**PROVIDED MATERIAL**
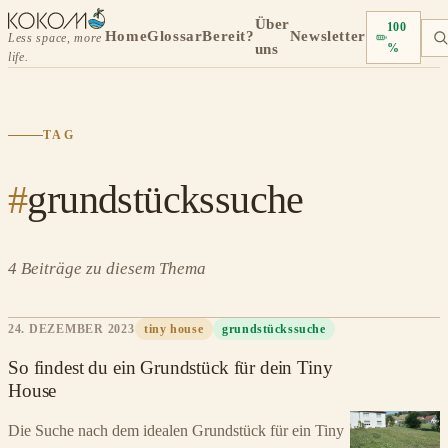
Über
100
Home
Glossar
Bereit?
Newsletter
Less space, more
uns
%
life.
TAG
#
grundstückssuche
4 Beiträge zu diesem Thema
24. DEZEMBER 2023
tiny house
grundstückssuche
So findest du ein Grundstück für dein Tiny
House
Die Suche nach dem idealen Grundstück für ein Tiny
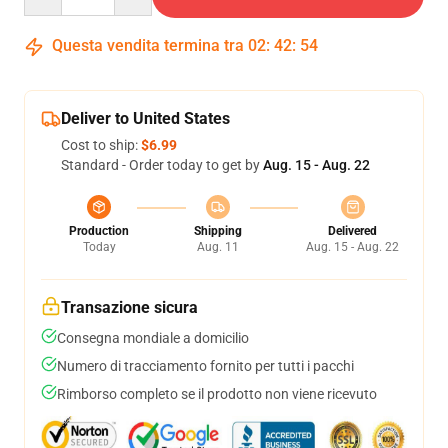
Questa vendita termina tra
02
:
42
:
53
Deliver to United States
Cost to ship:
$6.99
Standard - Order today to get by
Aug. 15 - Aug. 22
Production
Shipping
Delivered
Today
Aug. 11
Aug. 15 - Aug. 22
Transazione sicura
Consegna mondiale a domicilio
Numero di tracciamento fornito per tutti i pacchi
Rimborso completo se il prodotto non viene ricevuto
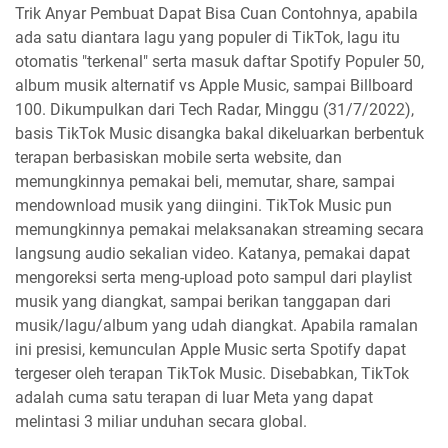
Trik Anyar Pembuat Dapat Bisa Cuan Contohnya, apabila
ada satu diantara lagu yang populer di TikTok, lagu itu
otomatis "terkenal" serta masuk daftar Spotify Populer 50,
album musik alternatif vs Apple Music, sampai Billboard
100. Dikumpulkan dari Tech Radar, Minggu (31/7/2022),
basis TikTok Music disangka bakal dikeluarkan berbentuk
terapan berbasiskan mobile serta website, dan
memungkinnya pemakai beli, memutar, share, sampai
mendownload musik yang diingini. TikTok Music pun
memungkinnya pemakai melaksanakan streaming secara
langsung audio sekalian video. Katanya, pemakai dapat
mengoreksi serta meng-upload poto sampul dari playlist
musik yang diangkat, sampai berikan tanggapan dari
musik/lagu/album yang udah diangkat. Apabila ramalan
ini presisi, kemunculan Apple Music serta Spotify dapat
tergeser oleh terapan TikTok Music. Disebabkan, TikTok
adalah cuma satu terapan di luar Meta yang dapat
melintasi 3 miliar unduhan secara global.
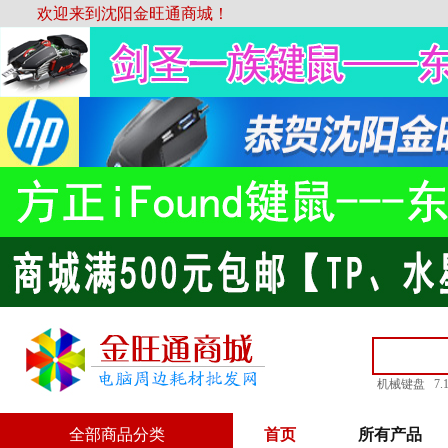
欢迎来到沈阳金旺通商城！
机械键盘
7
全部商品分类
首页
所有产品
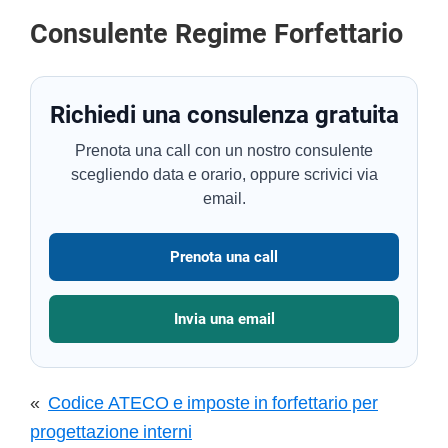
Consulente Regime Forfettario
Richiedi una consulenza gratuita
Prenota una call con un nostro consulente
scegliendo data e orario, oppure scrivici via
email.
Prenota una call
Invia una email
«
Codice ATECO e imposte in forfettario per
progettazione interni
--
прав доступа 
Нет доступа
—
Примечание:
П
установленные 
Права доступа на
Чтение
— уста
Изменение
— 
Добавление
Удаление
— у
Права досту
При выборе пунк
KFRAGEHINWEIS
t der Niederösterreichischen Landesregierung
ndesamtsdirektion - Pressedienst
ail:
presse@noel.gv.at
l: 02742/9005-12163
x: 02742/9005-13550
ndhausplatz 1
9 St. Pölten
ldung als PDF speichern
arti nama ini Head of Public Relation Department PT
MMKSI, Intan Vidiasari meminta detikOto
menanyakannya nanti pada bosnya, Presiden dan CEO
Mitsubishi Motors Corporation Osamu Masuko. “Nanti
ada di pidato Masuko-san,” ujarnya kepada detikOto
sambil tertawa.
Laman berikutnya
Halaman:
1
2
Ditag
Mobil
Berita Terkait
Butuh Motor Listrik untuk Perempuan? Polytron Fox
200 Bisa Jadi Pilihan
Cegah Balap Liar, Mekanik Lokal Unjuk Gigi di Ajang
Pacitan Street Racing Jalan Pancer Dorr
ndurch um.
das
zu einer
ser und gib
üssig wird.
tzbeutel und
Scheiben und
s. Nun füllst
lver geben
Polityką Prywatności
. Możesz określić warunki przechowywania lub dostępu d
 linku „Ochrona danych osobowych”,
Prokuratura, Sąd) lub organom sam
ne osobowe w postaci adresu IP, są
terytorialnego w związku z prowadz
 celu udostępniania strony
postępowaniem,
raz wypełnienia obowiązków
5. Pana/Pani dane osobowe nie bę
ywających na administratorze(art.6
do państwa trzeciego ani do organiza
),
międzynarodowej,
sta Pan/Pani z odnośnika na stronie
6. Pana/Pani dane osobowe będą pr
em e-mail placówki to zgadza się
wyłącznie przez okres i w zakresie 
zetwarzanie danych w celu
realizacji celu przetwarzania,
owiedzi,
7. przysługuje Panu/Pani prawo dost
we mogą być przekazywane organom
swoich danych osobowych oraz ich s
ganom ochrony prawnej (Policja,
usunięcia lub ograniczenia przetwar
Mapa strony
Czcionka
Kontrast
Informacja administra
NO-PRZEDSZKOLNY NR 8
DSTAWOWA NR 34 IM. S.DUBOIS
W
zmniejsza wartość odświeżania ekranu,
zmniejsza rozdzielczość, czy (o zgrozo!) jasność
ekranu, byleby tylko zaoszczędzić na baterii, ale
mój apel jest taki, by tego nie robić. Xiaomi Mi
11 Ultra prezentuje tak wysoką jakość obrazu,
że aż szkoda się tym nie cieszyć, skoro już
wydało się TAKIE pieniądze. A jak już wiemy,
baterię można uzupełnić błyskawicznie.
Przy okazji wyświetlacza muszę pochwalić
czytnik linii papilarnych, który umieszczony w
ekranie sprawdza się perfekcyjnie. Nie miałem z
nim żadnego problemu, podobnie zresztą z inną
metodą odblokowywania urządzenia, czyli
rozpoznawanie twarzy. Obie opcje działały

**DIRECTIONS FOR THIS TASK**
Your response should be made up of the lines in the data that contain the word "call".

**EXERCISE OUTPUT**
Prenota una call con un nostro consulente
Prenota una call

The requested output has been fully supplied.